:: Enunciado 1 ::
Copia sin cambios el tramo del texto sobre el M-19 que va desde "La implantación del" hasta "abril de 1974.", ambos incluidos.
:: Enunciado 2 ::
En el texto sobre el M-19, ¿en qué se basa la afirmación de que el progresismo socialista busca revertir a Colombia a un status quo de los años 70? Responde en una a tres oraciones.
:: Enunciado 3 ::
Enumera todas las corrientes ideológicas que, según el texto sobre el M-19, abarca la filosofía que permea la vida cotidiana.

:: Texto de la página ::
────────────────
La implantación del progresismo socialista en Colombia parece estar impulsada por el deseo de revertir la nación a un status quo de los años 70. Las recientes reformas y las perspectivas de futuro en sectores como la salud, la economía y la calidad de vida de los ciudadanos indican un retroceso significativo de más de 50 años. El compromiso ideológico de su mandatario y de la izquierda política del país está estrechamente alineado con la lucha armada que acompañó por años al grupo insurgente M-19, vigente desde abril de 1974.
Los colombianos tienden a pasar por alto los matices contextuales de la historia del M-19, centrándose en cambio en la situación actual de la nación, que parece estar influida por una filosofía que pretende ser una forma de vida que engloba varios ideales, hechos y promesas de carácter utópico. Sin embargo, estas aspiraciones aún no se traducen en beneficios tangibles para la sociedad colombiana. Se está al frente de un nuevo ciclo de una organización que no se conformó con ser solo un grupo guerrillero, sino que se comprometió con la firma de la paz y desde el brazo político supo esperar para implementar un cambio social que altere la conciencia colectiva al ver como hoy se consolidan años de lucha desde el poder. Un periodo de ganancias y pérdidas de una transformación paulatina de la sociedad a través de la cimentación de ideales del siglo pasado aplicados en el año 2025.
El gobierno de Gustavo Francisco Petro Urrego está vinculado a la ideología del M-19, hoy incorporada a la administración pública. Esta conexión se caracteriza por una doctrina que se nutre de las aportaciones de diversos pensadores en todos los aspectos de su funcionamiento. La filosofía permea todas las espirales de la vida cotidiana, abarcando el bolivarianismo, el guevarismo, el castrochavismo y el gaitanismo, según las circunstancias o la coherencia de quienes militaron en el M-19 y ahora buscan reivindicarlo en la memoria de la nación. Lo que buscaron durante muchos años en la lucha armada, y nunca lograron, hoy lo consigue su presidente con una estrategia insurreccional que buscó llegar a los sectores urbanos y rurales menos favorecidos, núcleos poblacionales de los «nadies» donde las reivindicaciones sociales están en auge.
────────────────
:: Extracto de datos ::
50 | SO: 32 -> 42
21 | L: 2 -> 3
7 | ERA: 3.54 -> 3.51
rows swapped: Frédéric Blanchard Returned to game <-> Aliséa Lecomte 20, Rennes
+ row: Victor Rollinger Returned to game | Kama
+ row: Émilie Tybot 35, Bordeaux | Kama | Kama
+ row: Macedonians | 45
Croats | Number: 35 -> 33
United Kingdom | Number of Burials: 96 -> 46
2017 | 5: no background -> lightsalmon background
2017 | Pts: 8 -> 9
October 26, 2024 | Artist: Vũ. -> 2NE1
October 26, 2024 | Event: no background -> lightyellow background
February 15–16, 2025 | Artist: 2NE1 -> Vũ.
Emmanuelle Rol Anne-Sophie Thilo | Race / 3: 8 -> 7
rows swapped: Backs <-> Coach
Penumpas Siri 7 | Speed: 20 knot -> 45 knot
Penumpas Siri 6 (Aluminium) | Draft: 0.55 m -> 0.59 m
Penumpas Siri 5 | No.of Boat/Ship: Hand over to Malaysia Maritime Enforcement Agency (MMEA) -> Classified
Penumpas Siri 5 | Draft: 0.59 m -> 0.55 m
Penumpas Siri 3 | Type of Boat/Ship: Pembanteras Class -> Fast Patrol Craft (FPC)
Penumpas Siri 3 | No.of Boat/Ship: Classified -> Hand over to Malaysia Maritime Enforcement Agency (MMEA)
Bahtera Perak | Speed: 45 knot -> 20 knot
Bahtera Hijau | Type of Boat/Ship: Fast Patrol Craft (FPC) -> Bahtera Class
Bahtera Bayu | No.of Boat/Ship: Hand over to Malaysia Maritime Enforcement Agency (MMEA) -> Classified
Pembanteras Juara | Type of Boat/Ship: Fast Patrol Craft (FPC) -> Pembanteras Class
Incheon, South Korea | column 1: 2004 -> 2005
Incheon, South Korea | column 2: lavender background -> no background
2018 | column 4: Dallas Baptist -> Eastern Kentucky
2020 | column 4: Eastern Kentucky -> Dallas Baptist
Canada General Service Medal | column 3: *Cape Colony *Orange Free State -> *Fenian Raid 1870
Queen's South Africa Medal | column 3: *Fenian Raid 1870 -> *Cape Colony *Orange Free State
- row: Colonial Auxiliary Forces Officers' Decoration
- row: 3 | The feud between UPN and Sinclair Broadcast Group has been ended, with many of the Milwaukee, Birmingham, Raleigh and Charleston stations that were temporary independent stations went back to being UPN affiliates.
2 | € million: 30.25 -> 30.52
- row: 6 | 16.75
────────────────
:: Resultado esperado 1 ::
La implantación del progresismo socialista en Colombia parece estar impulsada por el deseo de revertir la nación a un status quo de los años 70. Las recientes reformas y las perspectivas de futuro en sectores como la salud, la economía y la calidad de vida de los ciudadanos indican un retroceso significativo de más de 50 años. El compromiso ideológico de su mandatario y de la izquierda política del país está estrechamente alineado con la lucha armada que acompañó por años al grupo insurgente M-19, vigente desde abril de 1974.

:: Resultado esperado 2 ::
Se basa en que las reformas recientes y las perspectivas de futuro en sectores como la salud, la economía y la calidad de vida de los ciudadanos indican un retroceso significativo de más de 50 años.

:: Resultado esperado 3 ::
- Bolivarianismo
- Guevarismo
- Castrochavismo
- Gaitanismo